Isao Sakaguchi, a professor of law at Gakushiun University in Tokyo, is also critical of the way organisers are procuring fish products for Olympic menus.
An expert on sustainable fishing and aquaculture, he said local industry lobbied heavily for toothless regulations.
“Fishermen and politicians in Japan were concerned that if Tokyo 2020 adopted the same sourcing codes as London, Rio, there would be no Japanese seafood provided for the Games,” he told AFP.
As a result, organisers accepted standards that involve no certification and no verification, he said.
The legacy of this decision will be “nothing, even negative”.
The organisers push back on these criticisms, arguing achievable standards are more likely to last beyond the Games, creating an environmental “legacy”.
“It might create a good impression to introduce international environmental standards just for the Olympics,” said Yuki Arata, in charge of Tokyo 2020’s environmental programme.
“But would small and medium-sized Japanese businesses continue to respect those after the Games?
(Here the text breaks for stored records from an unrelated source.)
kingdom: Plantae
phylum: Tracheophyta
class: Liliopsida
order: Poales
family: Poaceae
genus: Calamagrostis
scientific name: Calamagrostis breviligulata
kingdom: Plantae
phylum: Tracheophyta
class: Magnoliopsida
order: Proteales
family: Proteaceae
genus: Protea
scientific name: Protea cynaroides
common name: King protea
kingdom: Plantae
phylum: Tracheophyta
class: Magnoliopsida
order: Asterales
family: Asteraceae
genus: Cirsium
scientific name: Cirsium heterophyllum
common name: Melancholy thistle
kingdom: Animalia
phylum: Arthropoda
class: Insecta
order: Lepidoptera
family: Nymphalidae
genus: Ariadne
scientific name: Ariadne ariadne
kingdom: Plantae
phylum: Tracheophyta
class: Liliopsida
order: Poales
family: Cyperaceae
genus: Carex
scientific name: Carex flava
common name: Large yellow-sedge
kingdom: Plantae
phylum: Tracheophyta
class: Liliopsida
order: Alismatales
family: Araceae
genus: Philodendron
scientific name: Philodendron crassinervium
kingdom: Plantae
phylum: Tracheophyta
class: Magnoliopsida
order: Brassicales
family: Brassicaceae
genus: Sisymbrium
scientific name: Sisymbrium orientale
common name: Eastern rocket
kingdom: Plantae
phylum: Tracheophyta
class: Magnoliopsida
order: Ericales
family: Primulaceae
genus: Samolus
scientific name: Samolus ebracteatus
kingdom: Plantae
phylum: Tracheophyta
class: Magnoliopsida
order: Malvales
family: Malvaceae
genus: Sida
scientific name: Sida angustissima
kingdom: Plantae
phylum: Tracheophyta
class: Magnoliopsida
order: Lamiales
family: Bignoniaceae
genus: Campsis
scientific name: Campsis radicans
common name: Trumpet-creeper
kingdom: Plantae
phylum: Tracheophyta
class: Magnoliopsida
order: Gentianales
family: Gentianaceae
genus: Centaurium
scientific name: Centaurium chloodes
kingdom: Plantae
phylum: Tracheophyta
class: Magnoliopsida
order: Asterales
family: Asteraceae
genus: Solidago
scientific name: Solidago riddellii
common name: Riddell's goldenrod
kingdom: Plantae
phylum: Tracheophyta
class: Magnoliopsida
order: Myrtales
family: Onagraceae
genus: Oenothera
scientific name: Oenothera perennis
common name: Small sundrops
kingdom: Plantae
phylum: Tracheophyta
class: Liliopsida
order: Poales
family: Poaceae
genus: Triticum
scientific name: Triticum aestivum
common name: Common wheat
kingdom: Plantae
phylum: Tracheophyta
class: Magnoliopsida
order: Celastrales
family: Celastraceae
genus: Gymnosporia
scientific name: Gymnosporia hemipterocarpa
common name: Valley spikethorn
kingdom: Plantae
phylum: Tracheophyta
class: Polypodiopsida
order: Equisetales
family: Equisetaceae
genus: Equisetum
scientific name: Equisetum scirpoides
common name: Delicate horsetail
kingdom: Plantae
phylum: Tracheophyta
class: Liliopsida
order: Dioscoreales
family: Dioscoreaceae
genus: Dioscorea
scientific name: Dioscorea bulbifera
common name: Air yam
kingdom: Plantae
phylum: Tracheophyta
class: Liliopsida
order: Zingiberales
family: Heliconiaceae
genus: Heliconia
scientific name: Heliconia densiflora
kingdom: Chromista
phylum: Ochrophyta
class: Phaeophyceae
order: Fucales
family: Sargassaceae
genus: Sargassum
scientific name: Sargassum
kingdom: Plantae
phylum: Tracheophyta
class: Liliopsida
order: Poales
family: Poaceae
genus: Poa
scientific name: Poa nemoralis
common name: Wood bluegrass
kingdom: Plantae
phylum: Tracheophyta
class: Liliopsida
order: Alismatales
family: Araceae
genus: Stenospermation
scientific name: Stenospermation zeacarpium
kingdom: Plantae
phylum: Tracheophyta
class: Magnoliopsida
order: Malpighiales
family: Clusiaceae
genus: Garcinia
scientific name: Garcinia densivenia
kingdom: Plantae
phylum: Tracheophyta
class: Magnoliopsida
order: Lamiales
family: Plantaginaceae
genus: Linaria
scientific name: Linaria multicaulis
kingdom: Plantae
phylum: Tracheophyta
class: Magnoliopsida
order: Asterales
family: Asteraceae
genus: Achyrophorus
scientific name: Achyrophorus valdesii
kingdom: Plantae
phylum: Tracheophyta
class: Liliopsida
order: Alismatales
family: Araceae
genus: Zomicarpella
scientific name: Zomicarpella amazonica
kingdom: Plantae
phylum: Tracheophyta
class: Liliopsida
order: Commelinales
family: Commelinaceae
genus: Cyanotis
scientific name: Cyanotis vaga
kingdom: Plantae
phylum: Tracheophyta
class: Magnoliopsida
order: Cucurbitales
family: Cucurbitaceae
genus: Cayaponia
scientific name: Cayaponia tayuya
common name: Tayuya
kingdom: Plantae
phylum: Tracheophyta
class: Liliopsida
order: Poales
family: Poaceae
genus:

Perhaps not,” she told AFP.
There may however be at least one way in which the postponement and pandemic contributes to a greener Games — if the number of spectators ends up being reduced.
Tokyo 2020’s most recent report on the environmental impact of the Games, published in late April, said spectators would account for about a third of the total carbon footprint of the Olympics, much of it linked to the emissions from air travel.